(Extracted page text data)
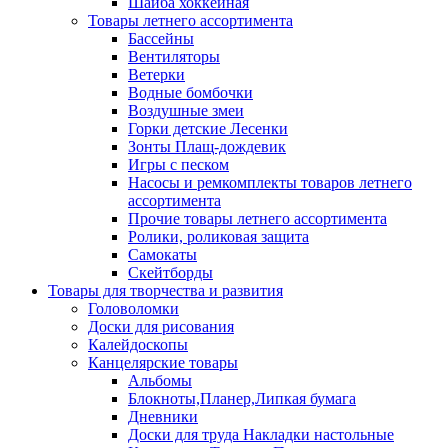
Шайба хоккейная
Товары летнего ассортимента
Бассейны
Вентиляторы
Ветерки
Водные бомбочки
Воздушные змеи
Горки детские Лесенки
Зонты Плащ-дождевик
Игры с песком
Насосы и ремкомплекты товаров летнего
ассортимента
Прочие товары летнего ассортимента
Ролики, роликовая защита
Самокаты
Скейтборды
Товары для творчества и развития
Головоломки
Доски для рисования
Калейдоскопы
Канцелярские товары
Альбомы
Блокноты,Планер,Липкая бумага
Дневники
Доски для труда Накладки настольные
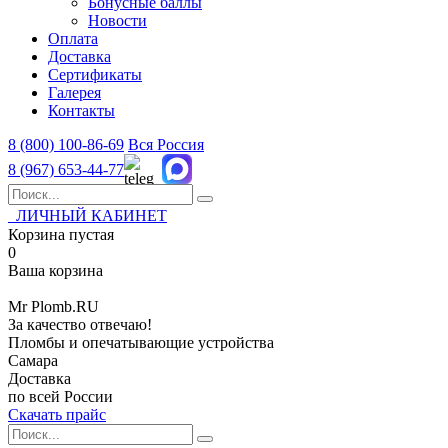
Бонусные баллы
Новости
Оплата
Доставка
Сертификаты
Галерея
Контакты
8 (800)
100-86-69
Вся Россия
8 (967)
653-44-77
ЛИЧНЫЙ КАБИНЕТ
Корзина пустая
0
Ваша корзина
Mr
Plomb
.RU
За качество отвечаю!
Пломбы и опечатывающие устройства
Самара
Доставка
по всей России
Скачать прайс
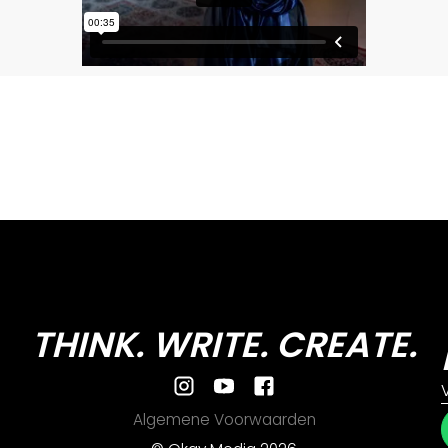
THINK. WRITE. CREATE.
Algemene Voorwaarden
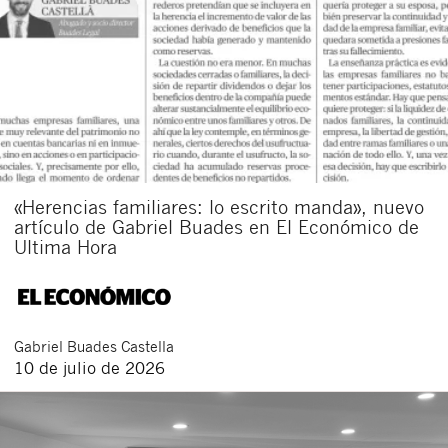
«Herencias familiares: lo escrito manda», nuevo
artículo de Gabriel Buades en El Económico de
Ultima Hora
Gabriel
Buades Castella
10 de julio de 2026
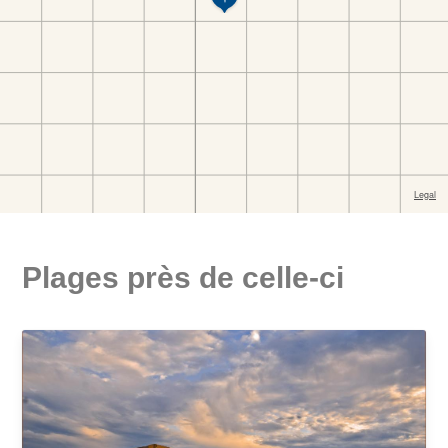
Plages près de celle-ci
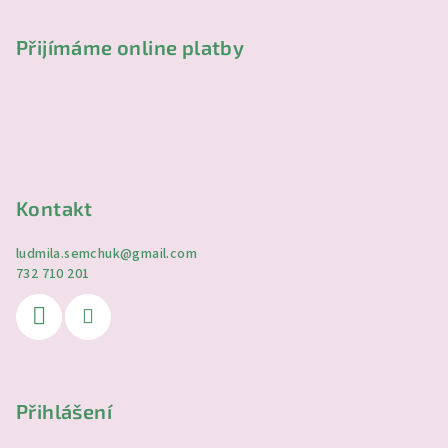
Přijímáme online platby
Kontakt
ludmila.semchuk
@
gmail.com
732 710 201
Přihlášení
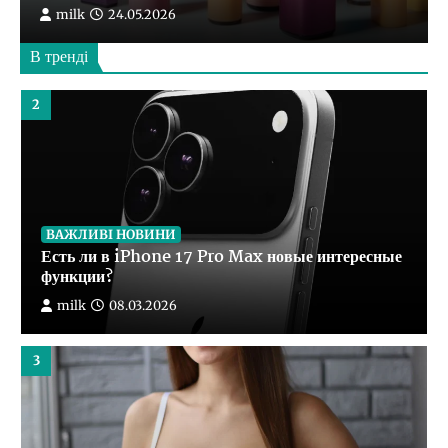
milk
24.05.2026
2
В тренді
ВАЖЛИВІ НОВИНИ
Есть ли в iPhone 17 Pro Max новые интересные
функции?
milk
08.03.2026
3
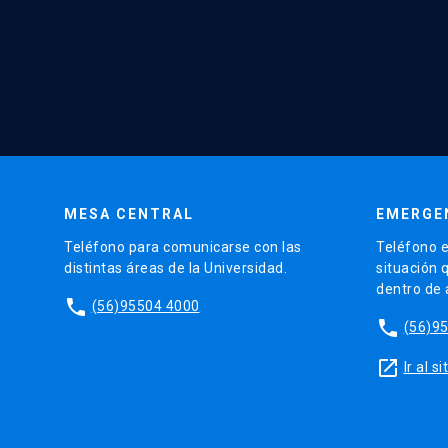
MESA CENTRAL
EMERGE
Teléfono para comunicarse con las
Teléfono e
distintas áreas de la Universidad.
situación 
dentro de
phone
(56)95504 4000
phone
(56)9
launch
Ir al 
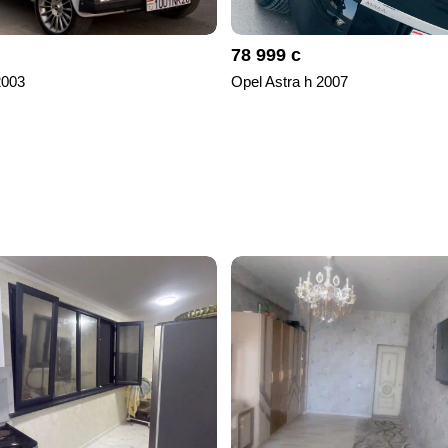
78 999 с
2003
Opel Astra h 2007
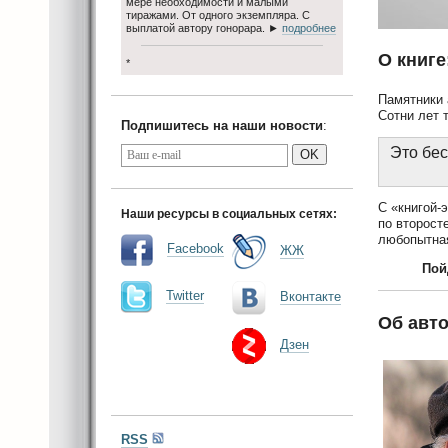
мере необходимости и малыми
тиражами. От одного экземпляра. С
выплатой автору гонорара. ►
подробнее
О книге
*
Памятники 
Сотни лет 
Подпишитесь на наши новости
:
Это бес
OK
С «книгой-
Наши ресурсы в социальных сетях:
по второст
любопытная
Facebook
ЖЖ
Пой
Twitter
Вконтакте
Об авто
Дзен
RSS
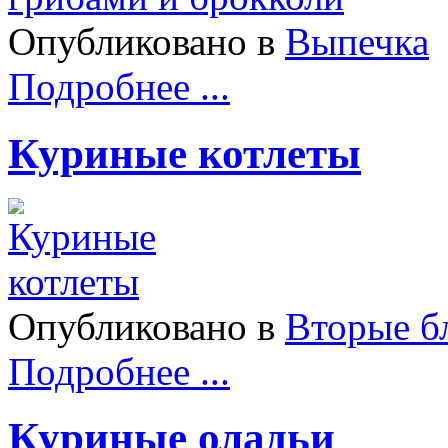
Опубликовано в
Выпечка
Подробнее ...
Куриные котлеты
Опубликовано в
Вторые б
Подробнее ...
Куриные оладьи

§ Exercise brief
From the records above, write out exactly the lines that begin at the line with "Прочие товары летнего ассортимента" and end at the line with "Algemene Voorwaarden". Pictures must not appear in the output.

§ Task response
Прочие товары летнего ассортимента
Ролики, роликовая защита
Самокаты
Скейтборды
Товары для творчества и развития
Головоломки
Доски для рисования
Калейдоскопы
Канцелярские товары
Альбомы
Блокноты,Планер,Липкая бумага
Дневники
Доски для труда Накладки настольные
Бонусные баллы
Новости
Оплата
Доставка
Сертификаты
Галерея
Контакты
8 (800)
100-86-69
Вся Россия
8 (967)
653-44-77
ЛИЧНЫЙ КАБИНЕТ
Корзина пустая
0
Ваша корзина
Mr
Plomb
.RU
За качество отвечаю!
Пломбы и опечатывающие устройства
Самара
Доставка
по всей России
Скачать прайс
THINK. WRITE. CREATE.
Algemene Voorwaarden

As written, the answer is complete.